When it comes down to it, it’s basically a constant feed of things that more than likely are quite far out of our reach of achievement. I know I’ve had to unfollow some accounts because it was actually affecting how I was looking at myself.
On the internet, you can be whoever you want to be. You can edit your images you get rid of fat, acne, wrinkles, and virtually any imperfection. You can take the time to carefully form a perfect personality before posting something on your timeline. The truth is, social media isn’t real. It’s a representation of who we want to be or who we want people to think we are.
As an aspiring ministry leader, I deleted my entire Facebook because people were tagging me in photos from my former party days. This wasn’t a reflection of who I am now and to be honest, I was ashamed. From personal experience, social media has had a stronghold on not only what other people think of me, but what potential employers think of me. It even affected what I think of myself at times.

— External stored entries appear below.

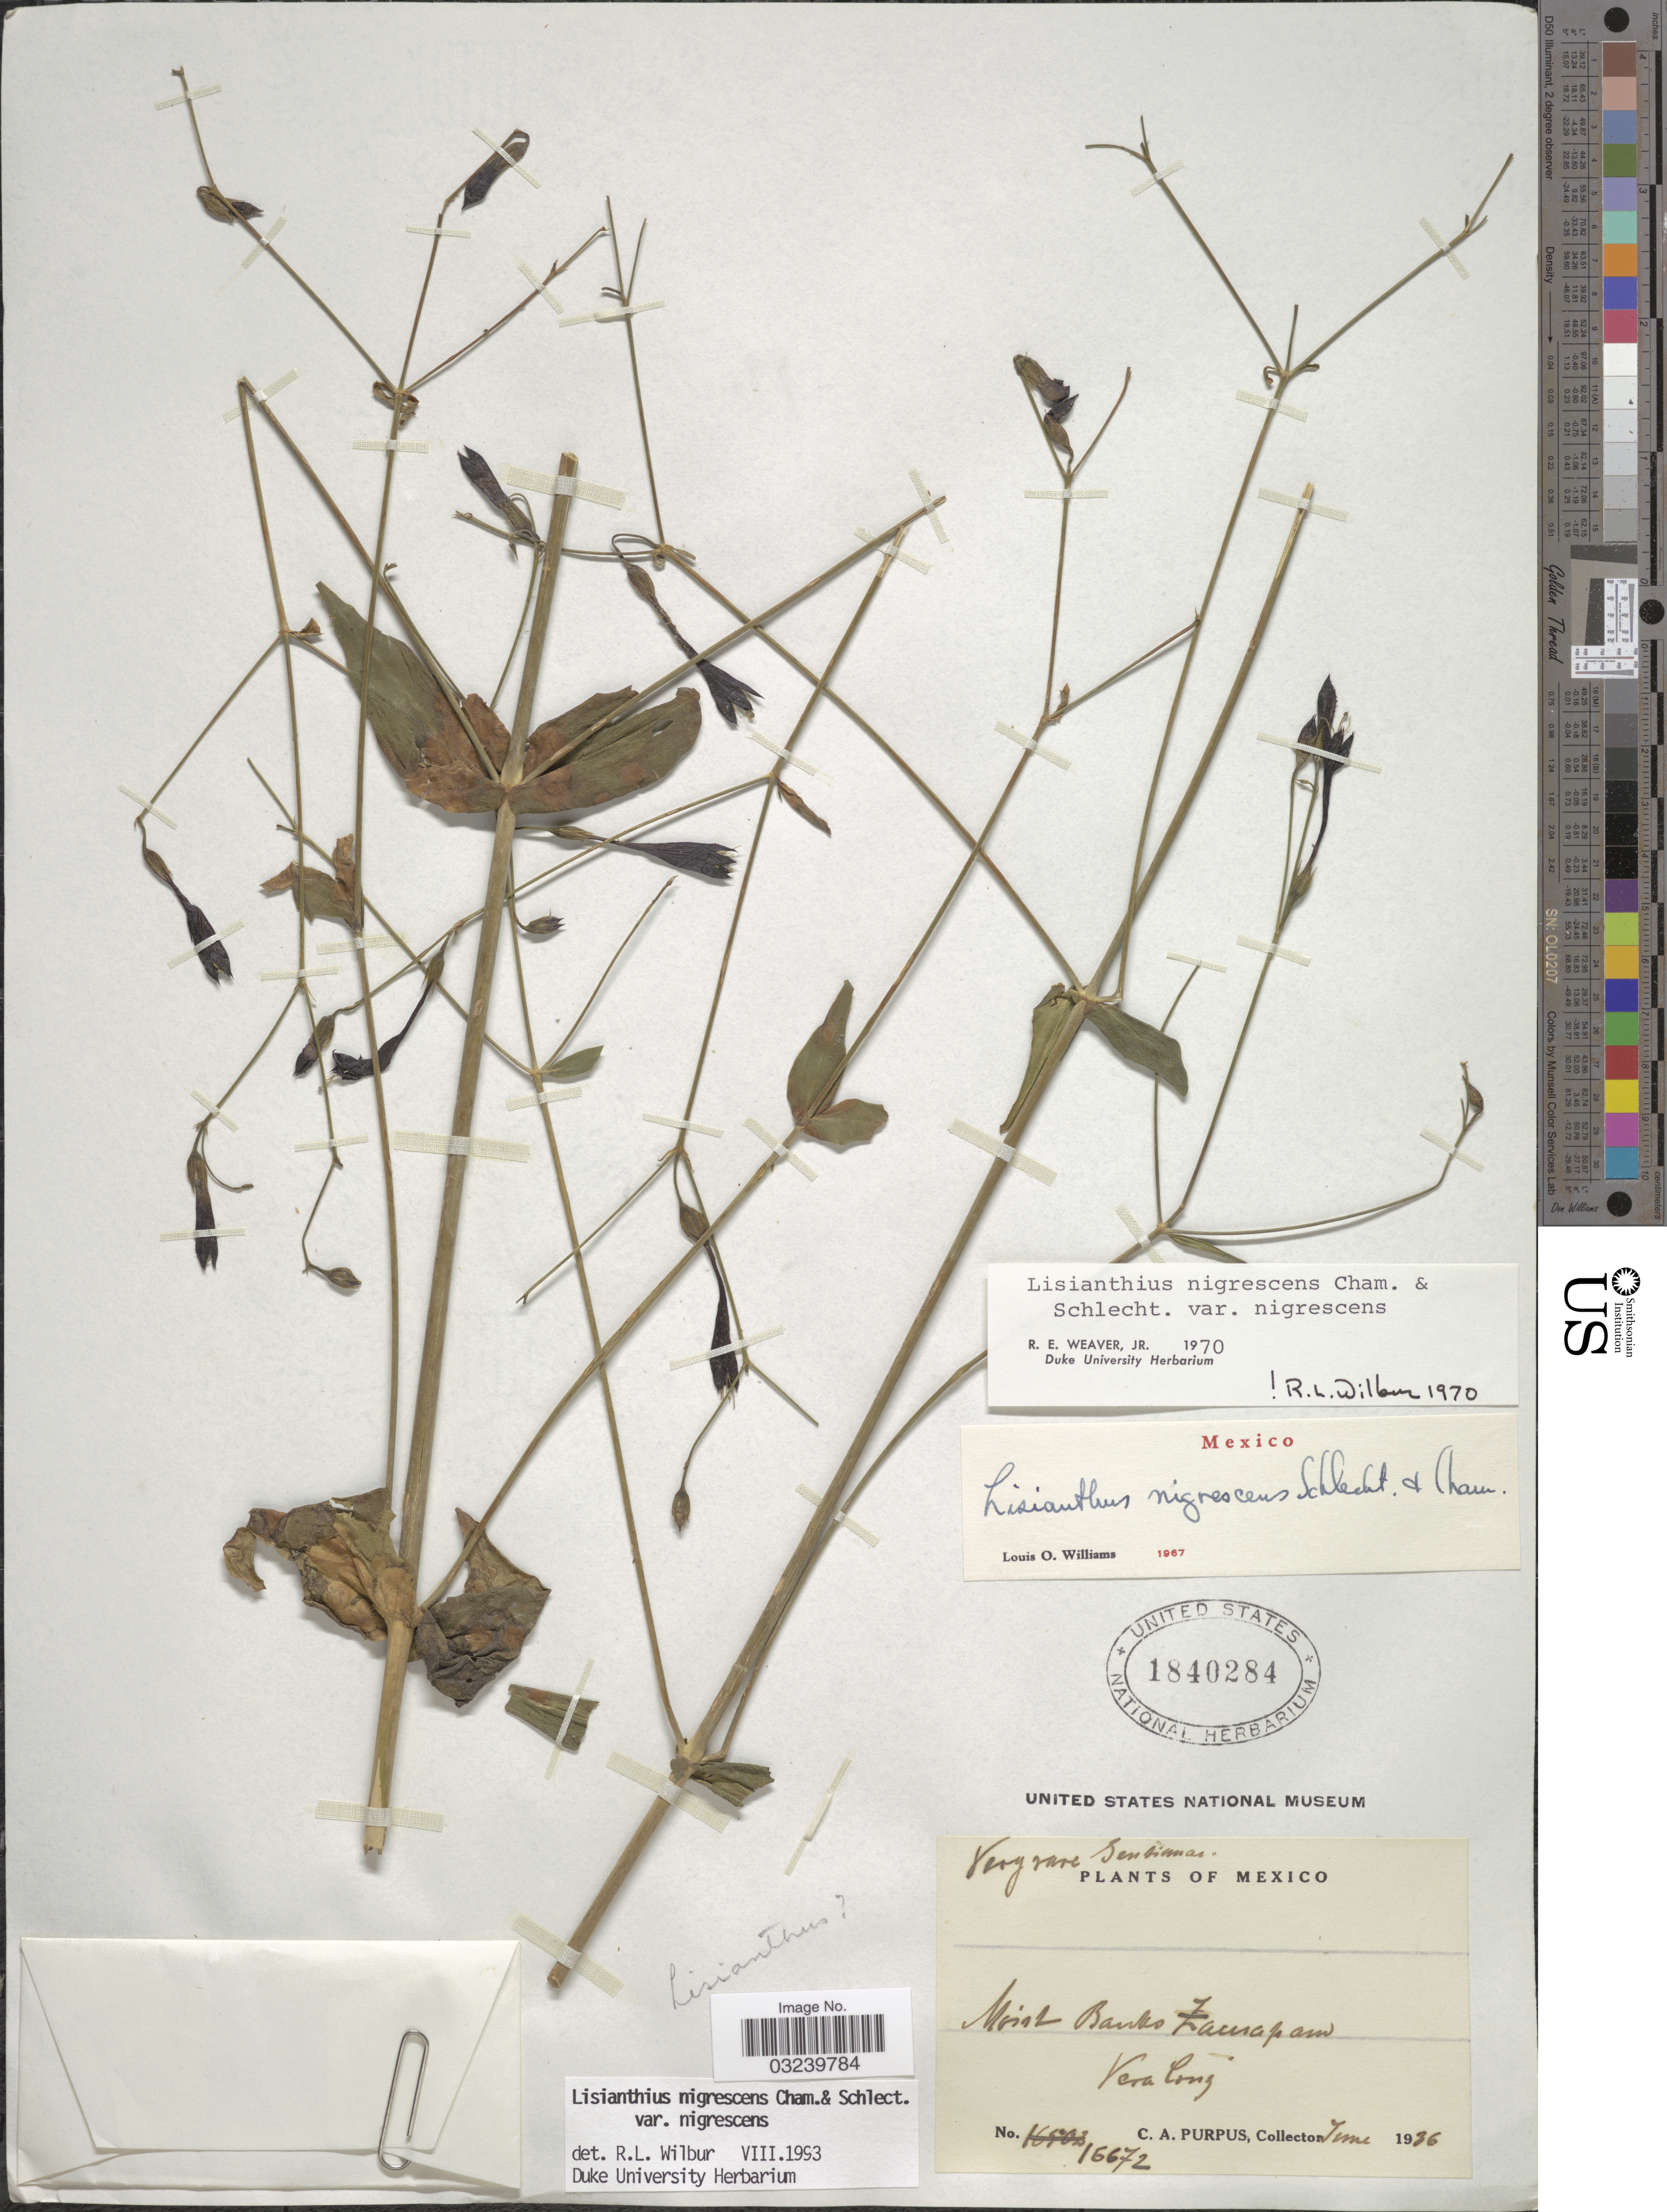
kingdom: Plantae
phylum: Tracheophyta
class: Magnoliopsida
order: Gentianales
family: Gentianaceae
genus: Lisianthius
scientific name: Lisianthius nigrescens var. nigrescens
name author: Schltdl. & Cham.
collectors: C. A. Purpus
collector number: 15672*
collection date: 1936-06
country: Mexico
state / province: Veracruz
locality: Moist Banks Zacuapan, Vera Cruz.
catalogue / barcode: US 1840284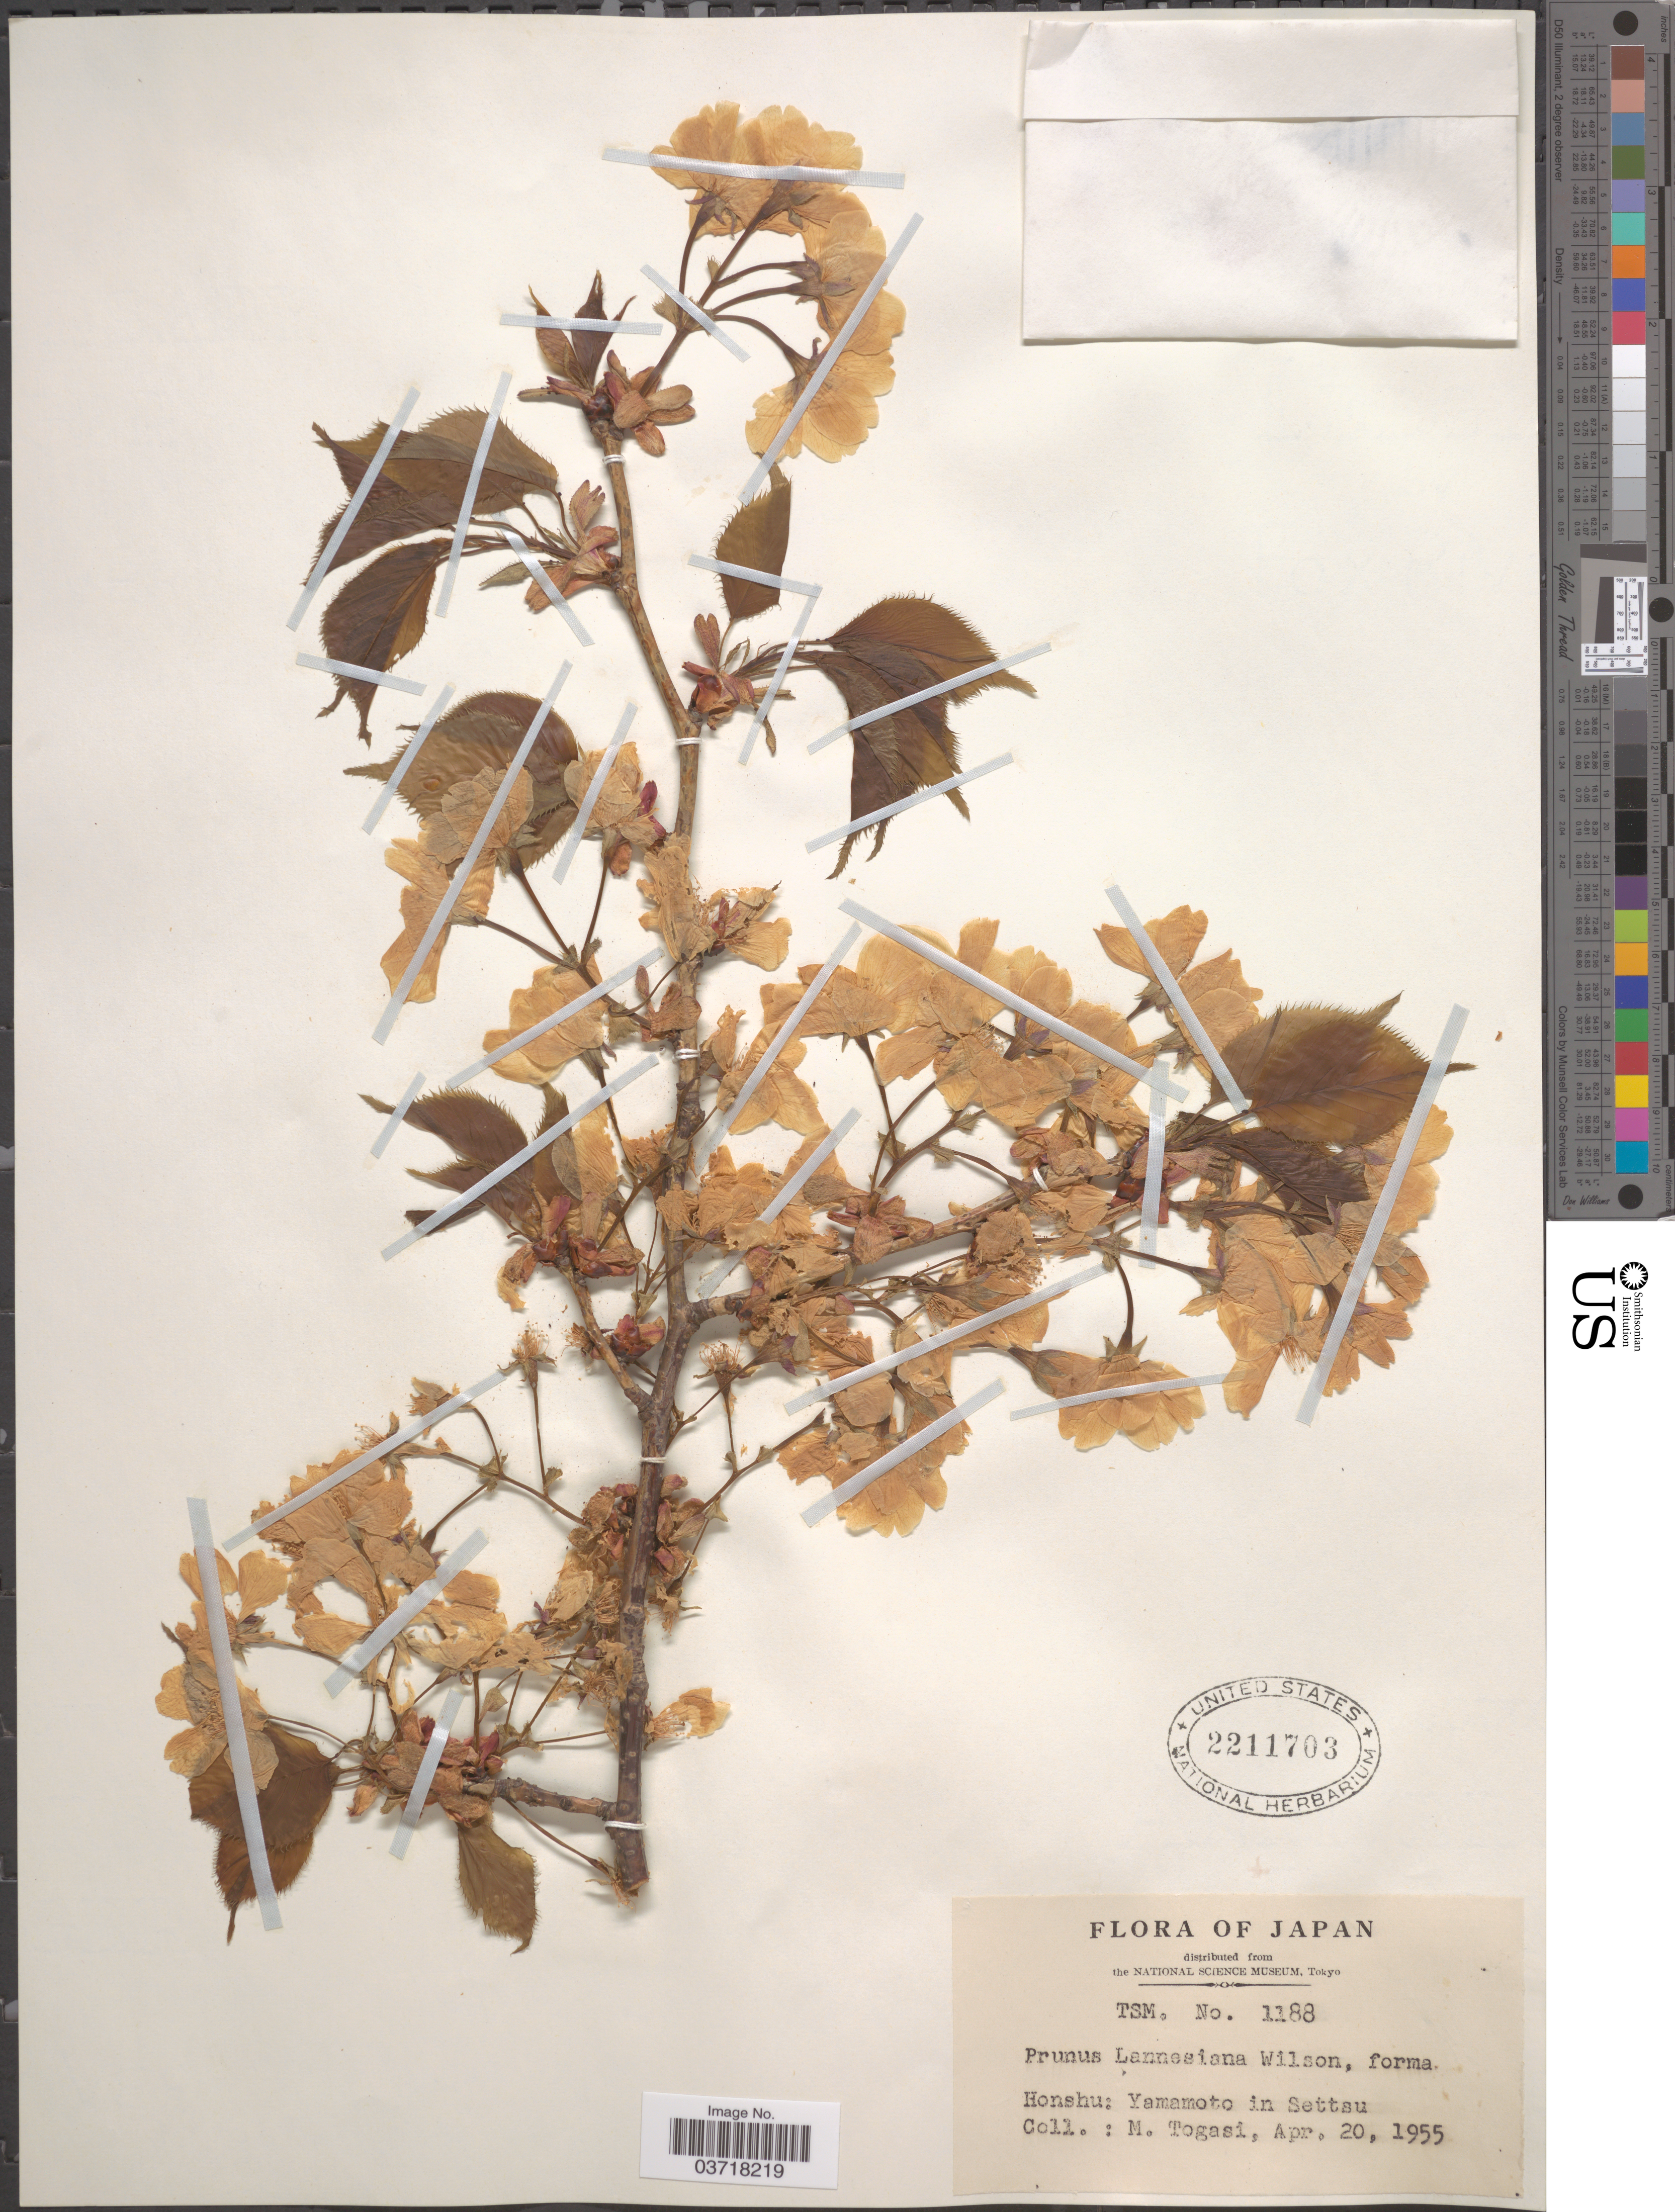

Although it keeps us posted on what’s hot in the moment, social media is a constant reminder of our past. You can look at pictures of old relationships, see what your exes are up to, see posts from 5 years ago (maybe from a time you don’t want to remember). Life wasn’t created to revert us back to our pasts. Life was not designed to be a constant reminiscence.
Something my mom/BFF/guidance counselor once told me helped me come to this realization: “Don’t look back, you’re not going that way”. Hearing this put into perspective everything that social media was to me. It was something that was continually reminding me of who I WAS versus who I AM. If anything, it was pushing me to indefinitely evaluate myself or exemplifying to look like models who, in all actuality, probably didn’t even look like the photos they’re posting themselves.
I realize social media has a lot of advantages when it comes to getting information out to mass amounts of people and I truly believe people can change the world with it. I know it has shaped a lot of my generation’s perspectives today. It’s not the idea of social media that scares me, it’s the power we’ve given it that does. Like every other tool, it’s effect is often dependent upon the user.
As an AdPR minor at GVSU, I have to view this pretty critically. Life has definitely been made simpler by social media in some respects, such as advertisement and awareness of what’s going on in the world, but not without consequence. Social media prospers and encourages a great deal of people everyday, I don’t doubt that for a second. As for me, I’d prefer to stay unplugged.